Vrijheid van godsdienst en levensbeschouwing en vrijheid van
meningsuiting zijn beide prioriteiten van de Nederlandse
mensenrechtenstrategie. Alle mensenrechten zijn onderling verbonden en
gelijkwaardig en het feit dat in het kader van de werkverdeling binnen
de EU Nederland actief is op het gebied van de vrijheid van godsdienst
en levensbeschouwing, betekent dan ook niet dat Nederland minder waarde
zou toekennen aan andere mensenrechten, waaronder de vrijheid van
meningsuiting. Zo heeft Nederland zich in de Mensenrechtenraad sterk
ingespannen om het mandaat van de Speciaal Rapporteur voor vrijheid van
meningsuiting te verlengen. Overigens valt onder de vrijheid van
godsdienst en levensbeschouwing ook het recht van eenieder om uiting te
geven aan zijn/haar overtuiging bijvoorbeeld via publicaties. Hiermee
wordt indirect de vrijheid van meningsuiting bevorderd.

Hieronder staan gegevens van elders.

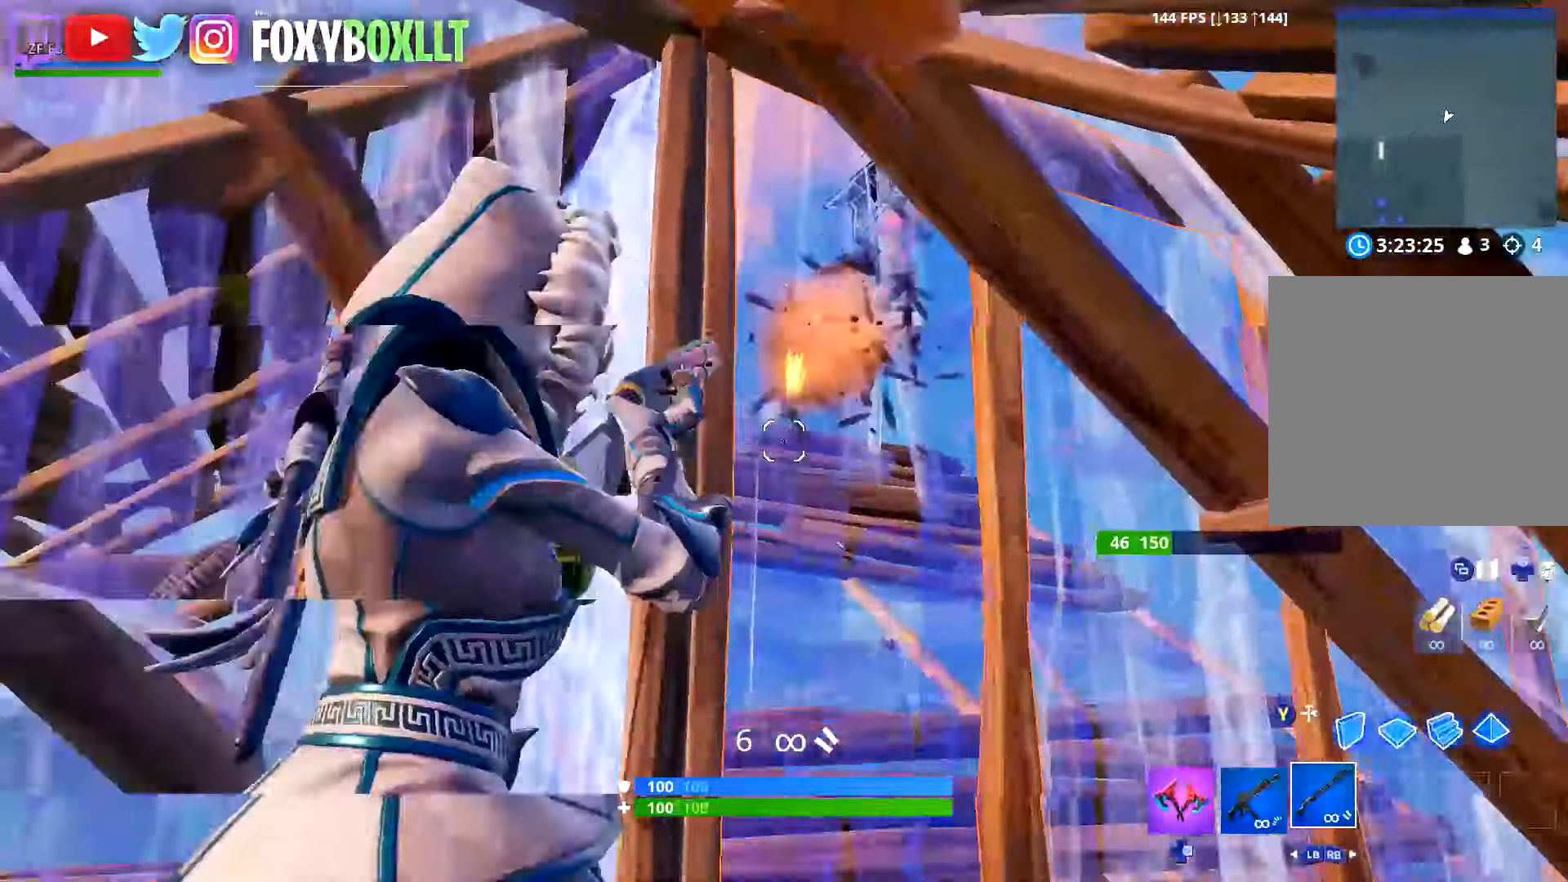
{"buttons": [], "left_stick": "up-left", "right_stick": "left", "button_events": [[34, "R3", "down"], [134, "R3", "up"], [334, "Y", "down"], [401, "Y", "up"]]}
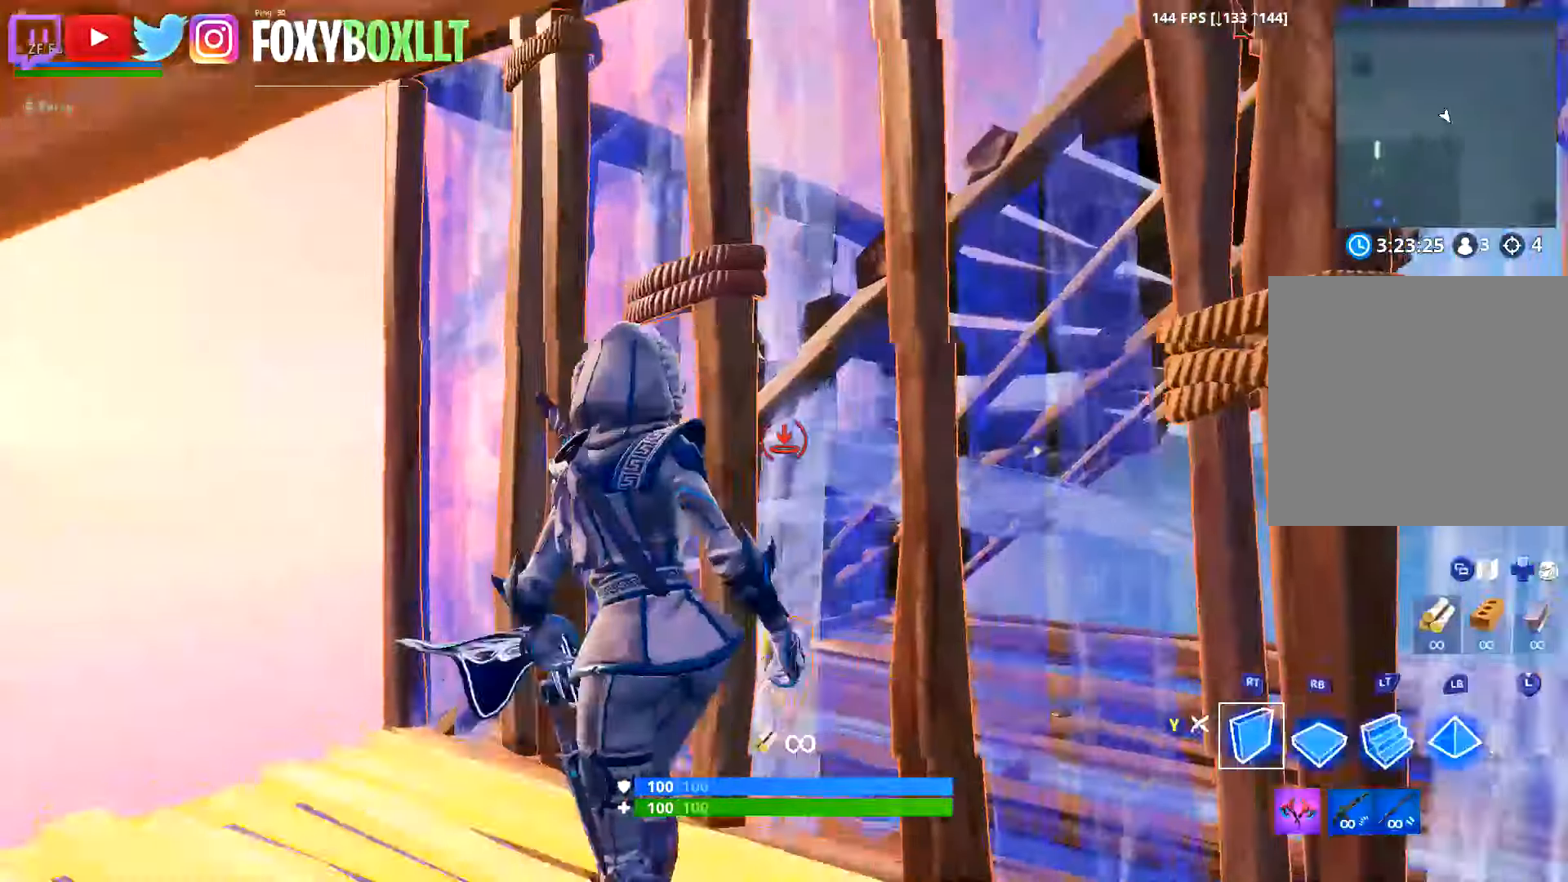
{"buttons": [], "left_stick": "up-right", "right_stick": "center", "button_events": [[117, "L2", "down"], [300, "L2", "up"]]}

De leden van de fractie van de SP steunen de inzet van de regering in de
bestrijding van het geweld tegen vrouwen en gelijkberechtiging voor
homoseksuelen. Wat betekent de zinsnede over de Nederlandse inzet die
gericht zal zijn op het aannemen van de resolutie bij consensus?
Betekent dit dat Nederland bereid is in te gaan op kritiek op de
resolutie en vertraging bij de invoering van de resolutie? Zo ja, in
hoeverre is dat het geval? 

Nederland streeft naar het aannemen van een zo sterk mogelijke resolutie
over geweld tegen vrouwen door zoveel mogelijk landen, bij voorkeur bij
consensus omdat daarmee de uitgangspunten van een resolutie breed
gedragen worden. Dit zal de effectiviteit van de resolutie vergroten.
Als voorzitter van de Derde Commissie is Nederland in de positie om een
extra bijdrage aan dit proces leveren. Het streven naar consensus heeft
geen nadelige invloed op het tempo van uitvoering van de resolutie.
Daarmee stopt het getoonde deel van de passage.